The observatory currently is falling about five miles per month, a descent that will slowly but surely pick up speed as it drops lower and lower into thicker regions of the upper atmosphere. The satellite is predicted to reach an altitude of 186 miles in October.
"At the moment, we think we have several months where Swift will be at a sufficiently high altitude to give the Katalyst folks a great chance to capture and boost us," Cenko said.
Katalyst Space was already working on robotic satellite rescue and servicing systems and NASA saw the Swift reboost mission as an ideal way to test the technology while at the same time possibly restoring a valuable science satellite to service.

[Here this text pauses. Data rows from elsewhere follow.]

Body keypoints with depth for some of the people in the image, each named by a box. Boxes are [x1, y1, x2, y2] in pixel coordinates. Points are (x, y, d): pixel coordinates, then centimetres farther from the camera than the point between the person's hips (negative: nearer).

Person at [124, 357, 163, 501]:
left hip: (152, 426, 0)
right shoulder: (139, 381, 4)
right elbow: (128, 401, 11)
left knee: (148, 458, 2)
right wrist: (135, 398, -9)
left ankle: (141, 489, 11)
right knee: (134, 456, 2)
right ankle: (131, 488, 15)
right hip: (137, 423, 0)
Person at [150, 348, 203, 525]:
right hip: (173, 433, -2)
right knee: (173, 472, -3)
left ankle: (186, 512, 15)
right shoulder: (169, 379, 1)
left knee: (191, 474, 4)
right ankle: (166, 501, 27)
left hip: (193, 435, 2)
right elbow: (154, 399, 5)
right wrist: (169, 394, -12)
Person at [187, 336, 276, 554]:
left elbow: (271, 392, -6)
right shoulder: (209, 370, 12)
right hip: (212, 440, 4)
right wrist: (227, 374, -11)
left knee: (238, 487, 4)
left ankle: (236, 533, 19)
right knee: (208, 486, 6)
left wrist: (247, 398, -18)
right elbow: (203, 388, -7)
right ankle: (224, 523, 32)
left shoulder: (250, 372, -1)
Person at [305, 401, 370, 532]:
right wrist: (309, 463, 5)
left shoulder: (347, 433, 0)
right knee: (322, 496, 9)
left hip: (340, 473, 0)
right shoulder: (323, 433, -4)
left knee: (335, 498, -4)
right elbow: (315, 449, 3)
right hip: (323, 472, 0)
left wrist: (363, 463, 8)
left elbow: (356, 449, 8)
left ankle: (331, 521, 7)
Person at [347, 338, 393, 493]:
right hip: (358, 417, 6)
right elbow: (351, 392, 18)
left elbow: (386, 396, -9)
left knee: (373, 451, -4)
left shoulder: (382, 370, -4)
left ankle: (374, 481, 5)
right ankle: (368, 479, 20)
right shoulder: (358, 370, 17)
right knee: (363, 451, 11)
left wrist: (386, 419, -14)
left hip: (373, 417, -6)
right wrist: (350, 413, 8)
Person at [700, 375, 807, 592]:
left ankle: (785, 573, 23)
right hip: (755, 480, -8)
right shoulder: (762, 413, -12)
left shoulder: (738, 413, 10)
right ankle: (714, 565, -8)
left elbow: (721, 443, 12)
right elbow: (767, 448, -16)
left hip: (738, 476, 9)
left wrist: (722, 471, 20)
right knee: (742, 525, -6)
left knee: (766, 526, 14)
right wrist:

The result was LINK, a 940-pound spacecraft with three xenon-fueled ion engines, solar panels that can generate 4 kilowatts of power, three robot arms, 16 orientation control thrusters and a complex suite of sensors and other systems focused on rendezvous and the "proximity operations" required for capturing Swift.
"No one thought it was going to be possible," said Domagal-Goldman. "No one thought we would get as far as we've already gotten today, and I have to be honest, there are still risks ahead of us. But I'm both deeply thankful and as optimistic as I can be that we'll meet those challenges."
The Swift space telescope is equipped with three instruments that work together to observe GRBs, capturing gamma rays, X-rays and ultraviolet emissions.
The spacecraft was originally named "Swift" because it can spot and rapidly re-orient itself to lock onto a GRB, radioing precise location data to other observatories for coordinated observations before the objects fade from view.
The Pegasus XL rocket is carried to an altitude of about 40,000 feet where it is dropped from Northrop Grumman's
"The Hubble Space Telescope is much more sensitive than Swift, and it takes much crisper pictures," Cenko said. "But Hubble takes at least one to two days to repoint to a target of interest in the best case scenario where Swift can routinely conduct follow up of things that go bump in the night within minutes.
"It really is NASA's 'first responder,' and by working together in this complementary manner, the NASA astrophysics portfolio can tackle questions that would be impossible for any single facility to answer."
Katalyst Space has high hopes for the Swift reboost mission. The company plans a variety of robotic spacecraft that one day could be used to not only reboost aging satellites, but also refuel and even repair high-value civilian and military spacecraft that otherwise could be disabled or lost.
The same technology, at a much larger scale, could perhaps be used at some point to boost the slowly falling Hubble back up to a safe altitude. The world's most famous space telescope, now 36 years into its historic mission, is expected to re-enter the atmosphere in the 2030s if nothing is done.
"Katalyst is here really to kind of mark the end of that throwaway model and the start of a new model," said Robert Lamontagne, Katalyst vice president of strategic partnerships. "You should be able to refuel, reposition, repurpose, repair and even upgrade satellites, even if they were never prepared for it."